-- START OF SELECTION --
Inventories of municipal securities have decreased in recent
years, lessening the ability to make a market in these securities.
This reduction in market making capacity has the potential to
decrease the fund’s ability to buy or sell municipal securities,
and increase price volatility and trading costs.
The payment of principal and interest of a pre-refunded bond is
funded from securities held in a designated escrow account where
such securities are obligations of and carry the full faith and
credit of the U.S. Treasury. The securities held in the escrow fund
do not guarantee the price of the bond.
Private activity bonds, issued by municipalities or other public
authorities, can have a substantially different credit profile than
the municipality or public authority and may be negatively impacted
by conditions affecting either the general credit of the use of the
private activity project or the project itself.
An investment in inverse floaters typically will involve greater
risk than an investment in a fixed rate municipal bond. Investments
in inverse floaters create effective leverage. In addition,
distributions paid to the fund on its inverse floaters will be
reduced or even eliminated as short-term municipal interest rates
rise and will increase as short-term municipal interest rates
fall.
The fund may invest in distressed municipal securities and many
distressed securities are illiquid or trade in low volumes and thus
may be more difficult to value.
High-yield securities, or “junk” bonds, are subject to greater
market fluctuations and risk of loss than securities with higher
ratings, and therefore, may be highly speculative. These securities
are issued by companies that may have limited operating history,
narrowly focused operations, and/or other impediments to the timely
payment of periodic interest and principal at maturity. The market
for high-yield securities is smaller and less liquid than that for
investment-grade securities.
Participation interests in municipal leases pose special risks
because many leases and contracts contain “non-appropriation”
clauses that provide that the governmental issuer has no obligation
to make future payments under the lease or contract unless money is
appropriated for this purpose by the appropriate legislative
body.
-- END OF SELECTION --
-- START OF DATA FOR THIS TASK --
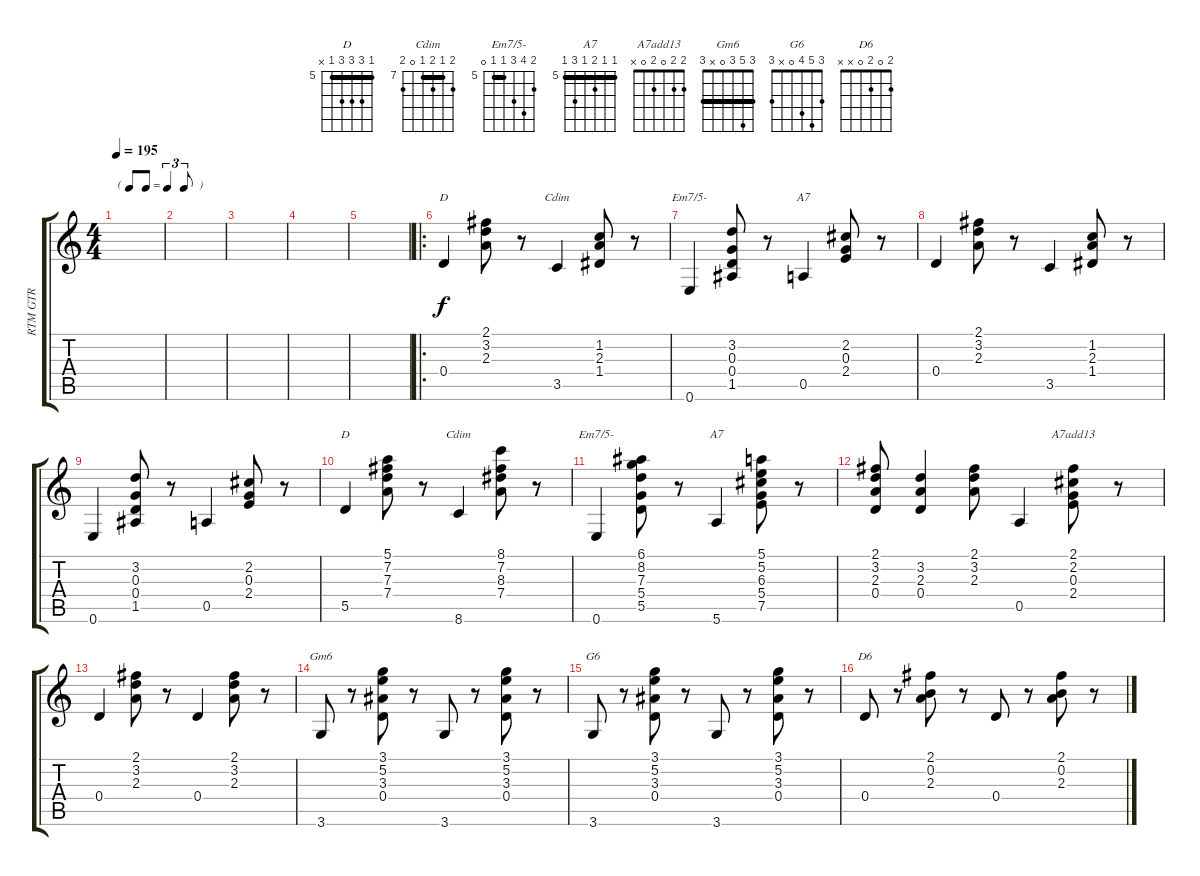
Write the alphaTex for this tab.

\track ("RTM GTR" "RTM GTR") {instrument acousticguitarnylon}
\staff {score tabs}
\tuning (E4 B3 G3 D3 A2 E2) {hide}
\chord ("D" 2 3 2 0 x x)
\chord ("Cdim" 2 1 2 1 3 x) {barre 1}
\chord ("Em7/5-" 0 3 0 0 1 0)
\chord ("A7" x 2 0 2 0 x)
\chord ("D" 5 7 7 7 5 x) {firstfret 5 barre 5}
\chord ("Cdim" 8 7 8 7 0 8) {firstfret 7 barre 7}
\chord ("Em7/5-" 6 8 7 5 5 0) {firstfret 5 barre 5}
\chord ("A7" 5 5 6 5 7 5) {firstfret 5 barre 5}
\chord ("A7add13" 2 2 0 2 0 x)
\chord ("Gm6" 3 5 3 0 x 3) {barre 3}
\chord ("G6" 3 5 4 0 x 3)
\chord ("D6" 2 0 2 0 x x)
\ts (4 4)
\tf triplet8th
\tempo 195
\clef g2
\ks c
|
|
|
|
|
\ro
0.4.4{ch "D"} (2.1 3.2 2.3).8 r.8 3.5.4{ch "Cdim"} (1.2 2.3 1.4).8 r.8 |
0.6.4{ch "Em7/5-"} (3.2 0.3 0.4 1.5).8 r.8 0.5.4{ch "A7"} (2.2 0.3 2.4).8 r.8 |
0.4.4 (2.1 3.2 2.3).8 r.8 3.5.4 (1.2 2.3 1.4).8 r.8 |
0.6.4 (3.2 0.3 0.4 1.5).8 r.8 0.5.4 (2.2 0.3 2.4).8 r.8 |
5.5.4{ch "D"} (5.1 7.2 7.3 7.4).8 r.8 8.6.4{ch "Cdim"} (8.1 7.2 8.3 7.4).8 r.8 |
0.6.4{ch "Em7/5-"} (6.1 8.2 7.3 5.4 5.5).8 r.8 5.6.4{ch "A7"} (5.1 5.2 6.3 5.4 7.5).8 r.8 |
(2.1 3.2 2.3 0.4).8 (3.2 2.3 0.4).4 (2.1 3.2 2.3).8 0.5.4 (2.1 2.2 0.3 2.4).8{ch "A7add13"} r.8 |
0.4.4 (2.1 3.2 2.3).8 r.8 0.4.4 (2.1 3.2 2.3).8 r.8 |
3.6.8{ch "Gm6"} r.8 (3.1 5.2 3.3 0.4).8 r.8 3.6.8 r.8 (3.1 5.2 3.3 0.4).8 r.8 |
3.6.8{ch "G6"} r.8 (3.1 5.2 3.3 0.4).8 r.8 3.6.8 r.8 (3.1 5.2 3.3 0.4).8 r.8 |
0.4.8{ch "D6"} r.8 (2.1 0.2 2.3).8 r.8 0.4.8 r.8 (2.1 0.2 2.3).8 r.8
-- END OF DATA FOR THIS TASK --
→ EXERCISE A
According to the passage on municipal securities risks, what happens to distributions paid to the fund on its inverse floaters when short-term municipal interest rates rise?
→ EXERCISE B
From the records, keep only the lines that contain the string "firstfret", treating uppercase and lowercase as different.

→ RESULT A
They will be reduced or even eliminated.

→ RESULT B
\chord ("D" 5 7 7 7 5 x) {firstfret 5 barre 5}
\chord ("Cdim" 8 7 8 7 0 8) {firstfret 7 barre 7}
\chord ("Em7/5-" 6 8 7 5 5 0) {firstfret 5 barre 5}
\chord ("A7" 5 5 6 5 7 5) {firstfret 5 barre 5}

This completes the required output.